• **EXTRACT TO READ**:
1. [Multilayer Perceptron (MLP)](#Multilayer-Perceptron-(MLP))
2. [Multi-Head Attention](#Multi-Head-Attention)
3. [Transformer Blocks](#Transformer-Blocks)
4. [Positional Embedding](#Positional-Embedding)

In [None]:
import torch
import torch.nn as nn

### 1. Multilayer Perceptron (MLP)

In this section, we'll delve into the role of the Multilayer Perceptron (MLP) within the Transformer architecture. The MLP serves as the core component for processing each position in the sequence independently, enabling the model to capture complex patterns and relationships within the data.

In [None]:
class Mlp(nn.Module):

    def __init__(self, dim=768, ratio=4.0, dropout=0.0, activation=nn.GELU):
        super().__init__()

        self.dim = dim
        self.ratio = ratio
        self.dropout = dropout
        self.activation = activation()

        self.fc1 = nn.Linear(dim, int(dim*ratio))
        self.fc2 = nn.Linear(int(dim*ratio), dim)

        self.drop = nn.Dropout(p=dropout)

    def forward(self, x):

        x = self.fc1(x)
        x = self.activation(x)
        x = self.drop(x)
        x = self.fc2(x)

        return x

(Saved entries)
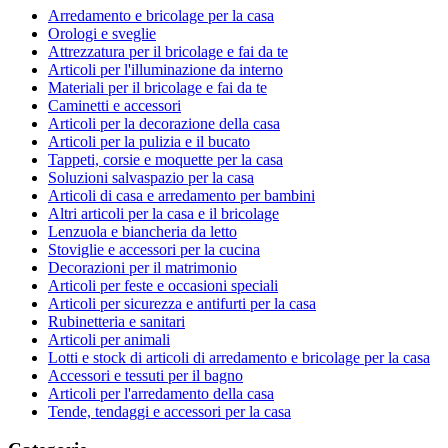
Arredamento e bricolage per la casa
Orologi e sveglie
Attrezzatura per il bricolage e fai da te
Articoli per l'illuminazione da interno
Materiali per il bricolage e fai da te
Caminetti e accessori
Articoli per la decorazione della casa
Articoli per la pulizia e il bucato
Tappeti, corsie e moquette per la casa
Soluzioni salvaspazio per la casa
Articoli di casa e arredamento per bambini
Altri articoli per la casa e il bricolage
Lenzuola e biancheria da letto
Stoviglie e accessori per la cucina
Decorazioni per il matrimonio
Articoli per feste e occasioni speciali
Articoli per sicurezza e antifurti per la casa
Rubinetteria e sanitari
Articoli per animali
Lotti e stock di articoli di arredamento e bricolage per la casa
Accessori e tessuti per il bagno
Articoli per l'arredamento della casa
Tende, tendaggi e accessori per la casa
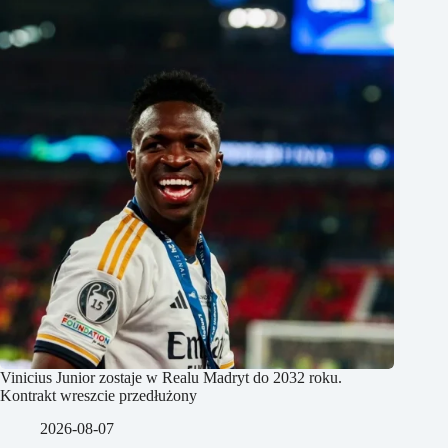
Vinicius Junior zostaje w Realu Madryt do 2032 roku.
Kontrakt wreszcie przedłużony
2026-08-07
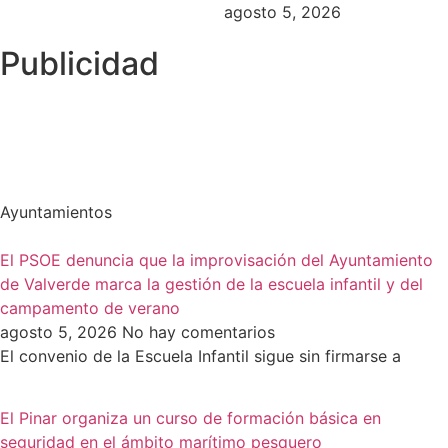
agosto 5, 2026
Publicidad
Ayuntamientos
El PSOE denuncia que la improvisación del Ayuntamiento
de Valverde marca la gestión de la escuela infantil y del
campamento de verano
agosto 5, 2026
No hay comentarios
El convenio de la Escuela Infantil sigue sin firmarse a
El Pinar organiza un curso de formación básica en
seguridad en el ámbito marítimo pesquero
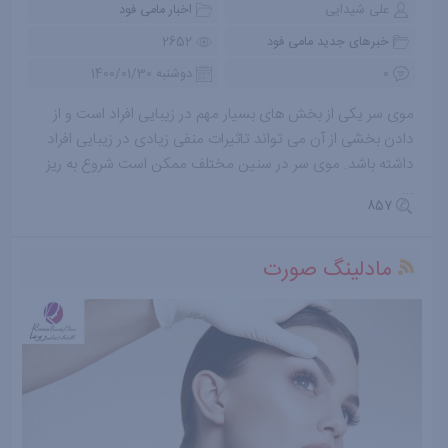
علی شیدایی
اخبار مامی فود
خبرهای جدید مامی فود
2652
0
دوشنبه 1400/01/30
موی سر یکی از بخش های بسیار مهم در زیبایی افراد است و از
دادن بخشی از آن می تواند تاثیرات منفی زیادی در زیبایی افراد
داشته باشد. موی سر در سنین مختلف ممکن است شروع به ریز
...
857
مادلینگ صورت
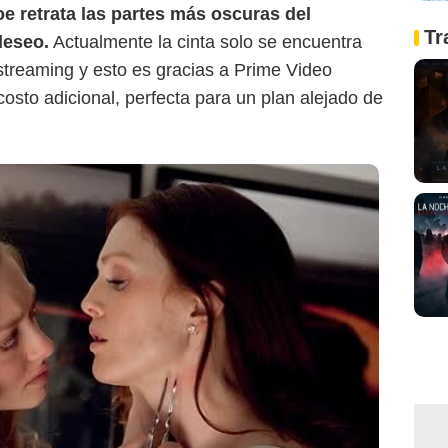
e retrata las partes más oscuras del
Tr
deseo.
Actualmente la cinta solo se encuentra
streaming y esto es gracias a Prime Video
osto adicional, perfecta para un plan alejado de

• **TASK PROMPT**: Transcribe the Transformer MLP excerpt from "self.fc1 = nn.Linear(dim, int(dim*ratio))" up to and including "x = self.drop(x)".

• **REPLY**:
self.fc1 = nn.Linear(dim, int(dim*ratio))
        self.fc2 = nn.Linear(int(dim*ratio), dim)

        self.drop = nn.Dropout(p=dropout)

    def forward(self, x):

        x = self.fc1(x)
        x = self.activation(x)
        x = self.drop(x)